DATA ENTRIES:
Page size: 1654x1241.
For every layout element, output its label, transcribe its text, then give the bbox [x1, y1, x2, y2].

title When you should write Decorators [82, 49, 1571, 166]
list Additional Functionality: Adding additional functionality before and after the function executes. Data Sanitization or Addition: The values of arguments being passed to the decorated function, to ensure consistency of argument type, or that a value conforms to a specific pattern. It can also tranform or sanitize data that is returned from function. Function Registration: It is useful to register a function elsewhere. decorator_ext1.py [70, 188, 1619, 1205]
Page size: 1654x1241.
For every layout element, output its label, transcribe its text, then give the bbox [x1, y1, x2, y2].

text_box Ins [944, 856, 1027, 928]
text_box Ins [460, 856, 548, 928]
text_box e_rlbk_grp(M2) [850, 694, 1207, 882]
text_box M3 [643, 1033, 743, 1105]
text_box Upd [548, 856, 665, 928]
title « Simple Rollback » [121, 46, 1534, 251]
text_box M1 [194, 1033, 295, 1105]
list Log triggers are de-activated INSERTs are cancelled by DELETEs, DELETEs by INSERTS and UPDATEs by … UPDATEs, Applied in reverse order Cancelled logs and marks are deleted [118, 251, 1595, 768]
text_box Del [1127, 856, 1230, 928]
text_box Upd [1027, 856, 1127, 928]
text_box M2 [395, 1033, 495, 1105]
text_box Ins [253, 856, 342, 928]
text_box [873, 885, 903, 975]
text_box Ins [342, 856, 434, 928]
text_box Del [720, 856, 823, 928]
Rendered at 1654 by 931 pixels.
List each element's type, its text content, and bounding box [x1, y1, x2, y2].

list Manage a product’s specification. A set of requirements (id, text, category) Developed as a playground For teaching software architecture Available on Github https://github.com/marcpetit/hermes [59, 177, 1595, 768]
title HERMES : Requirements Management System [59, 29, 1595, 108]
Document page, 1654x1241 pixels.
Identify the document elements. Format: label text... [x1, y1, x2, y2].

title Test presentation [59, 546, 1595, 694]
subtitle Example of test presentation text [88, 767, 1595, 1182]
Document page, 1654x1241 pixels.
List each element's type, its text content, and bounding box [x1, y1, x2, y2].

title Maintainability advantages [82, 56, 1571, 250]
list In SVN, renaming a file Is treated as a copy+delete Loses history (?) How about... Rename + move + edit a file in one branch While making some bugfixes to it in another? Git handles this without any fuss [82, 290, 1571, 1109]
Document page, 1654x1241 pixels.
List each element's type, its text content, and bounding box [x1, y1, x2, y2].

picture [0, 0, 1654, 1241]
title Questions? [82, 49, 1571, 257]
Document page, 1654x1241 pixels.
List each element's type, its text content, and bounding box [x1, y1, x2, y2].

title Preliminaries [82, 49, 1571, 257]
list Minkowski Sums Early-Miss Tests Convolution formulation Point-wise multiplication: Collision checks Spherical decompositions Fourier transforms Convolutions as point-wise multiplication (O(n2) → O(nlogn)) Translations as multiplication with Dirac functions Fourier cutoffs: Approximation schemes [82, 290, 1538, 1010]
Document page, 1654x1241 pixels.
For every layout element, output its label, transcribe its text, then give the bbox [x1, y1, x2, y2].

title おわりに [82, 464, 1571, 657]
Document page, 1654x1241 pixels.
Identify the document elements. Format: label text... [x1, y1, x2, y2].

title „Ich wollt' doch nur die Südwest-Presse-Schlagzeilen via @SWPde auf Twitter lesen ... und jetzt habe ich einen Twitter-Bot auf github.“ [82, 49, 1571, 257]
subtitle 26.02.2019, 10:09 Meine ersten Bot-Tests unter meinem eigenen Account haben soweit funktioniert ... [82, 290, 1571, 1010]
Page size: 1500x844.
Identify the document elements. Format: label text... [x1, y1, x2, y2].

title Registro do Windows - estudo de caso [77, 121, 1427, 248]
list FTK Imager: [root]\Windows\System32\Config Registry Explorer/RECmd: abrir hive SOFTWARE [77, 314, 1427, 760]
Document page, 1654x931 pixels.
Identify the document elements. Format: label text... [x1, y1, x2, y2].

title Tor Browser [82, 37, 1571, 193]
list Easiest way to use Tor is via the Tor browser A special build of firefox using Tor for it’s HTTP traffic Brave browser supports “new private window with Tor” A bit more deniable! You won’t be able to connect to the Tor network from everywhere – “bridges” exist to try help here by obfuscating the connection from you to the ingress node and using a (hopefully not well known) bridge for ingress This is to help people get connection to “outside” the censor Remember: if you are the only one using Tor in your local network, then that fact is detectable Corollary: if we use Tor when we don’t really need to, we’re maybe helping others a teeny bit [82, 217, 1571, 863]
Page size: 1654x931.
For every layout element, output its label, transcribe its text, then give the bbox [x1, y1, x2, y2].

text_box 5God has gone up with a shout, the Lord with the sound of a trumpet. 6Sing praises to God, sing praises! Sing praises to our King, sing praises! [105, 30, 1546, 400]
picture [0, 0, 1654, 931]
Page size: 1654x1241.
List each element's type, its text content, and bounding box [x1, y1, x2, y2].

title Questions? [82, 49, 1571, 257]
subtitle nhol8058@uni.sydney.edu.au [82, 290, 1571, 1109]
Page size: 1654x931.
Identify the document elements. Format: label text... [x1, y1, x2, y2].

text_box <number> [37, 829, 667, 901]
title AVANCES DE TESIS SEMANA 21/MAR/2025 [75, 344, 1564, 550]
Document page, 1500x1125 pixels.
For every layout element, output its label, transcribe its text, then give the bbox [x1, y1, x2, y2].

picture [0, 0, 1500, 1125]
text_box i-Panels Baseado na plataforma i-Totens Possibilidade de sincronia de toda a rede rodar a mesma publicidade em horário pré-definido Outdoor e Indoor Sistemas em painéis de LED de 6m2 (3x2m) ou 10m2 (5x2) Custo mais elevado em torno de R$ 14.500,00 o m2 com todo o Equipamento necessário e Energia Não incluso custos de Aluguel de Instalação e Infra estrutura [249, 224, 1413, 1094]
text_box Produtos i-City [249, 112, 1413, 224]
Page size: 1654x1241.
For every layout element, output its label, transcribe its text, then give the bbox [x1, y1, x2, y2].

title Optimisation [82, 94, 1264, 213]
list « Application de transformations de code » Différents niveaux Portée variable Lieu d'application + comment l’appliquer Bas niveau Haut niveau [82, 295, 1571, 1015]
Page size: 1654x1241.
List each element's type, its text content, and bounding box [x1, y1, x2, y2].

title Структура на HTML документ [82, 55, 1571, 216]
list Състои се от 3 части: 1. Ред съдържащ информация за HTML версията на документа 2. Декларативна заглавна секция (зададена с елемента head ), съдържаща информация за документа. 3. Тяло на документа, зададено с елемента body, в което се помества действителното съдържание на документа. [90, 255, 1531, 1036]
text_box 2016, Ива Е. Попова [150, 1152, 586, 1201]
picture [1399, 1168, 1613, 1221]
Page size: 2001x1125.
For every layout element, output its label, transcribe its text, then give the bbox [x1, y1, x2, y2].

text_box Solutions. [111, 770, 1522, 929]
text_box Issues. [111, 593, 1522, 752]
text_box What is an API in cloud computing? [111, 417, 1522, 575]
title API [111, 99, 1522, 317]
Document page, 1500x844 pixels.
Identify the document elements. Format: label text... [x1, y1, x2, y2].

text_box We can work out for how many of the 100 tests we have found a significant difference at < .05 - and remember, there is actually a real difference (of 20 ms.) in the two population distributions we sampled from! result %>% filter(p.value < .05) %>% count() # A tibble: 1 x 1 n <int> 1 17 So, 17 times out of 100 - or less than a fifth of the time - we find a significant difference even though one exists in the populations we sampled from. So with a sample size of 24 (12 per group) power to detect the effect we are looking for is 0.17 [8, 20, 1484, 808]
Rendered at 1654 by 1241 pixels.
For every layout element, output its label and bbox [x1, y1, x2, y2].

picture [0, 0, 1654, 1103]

SET EXERCISE: Retype the material word for word, beginning at the line that contains "Rendered at 1654 by 931 pixels." and stopping after the line that contains "title HERMES : Requirements".

ANSWER FOR THE TASK:
Rendered at 1654 by 931 pixels.
List each element's type, its text content, and bounding box [x1, y1, x2, y2].

list Manage a product’s specification. A set of requirements (id, text, category) Developed as a playground For teaching software architecture Available on Github https://github.com/marcpetit/hermes [59, 177, 1595, 768]
title HERMES : Requirements Management System [59, 29, 1595, 108]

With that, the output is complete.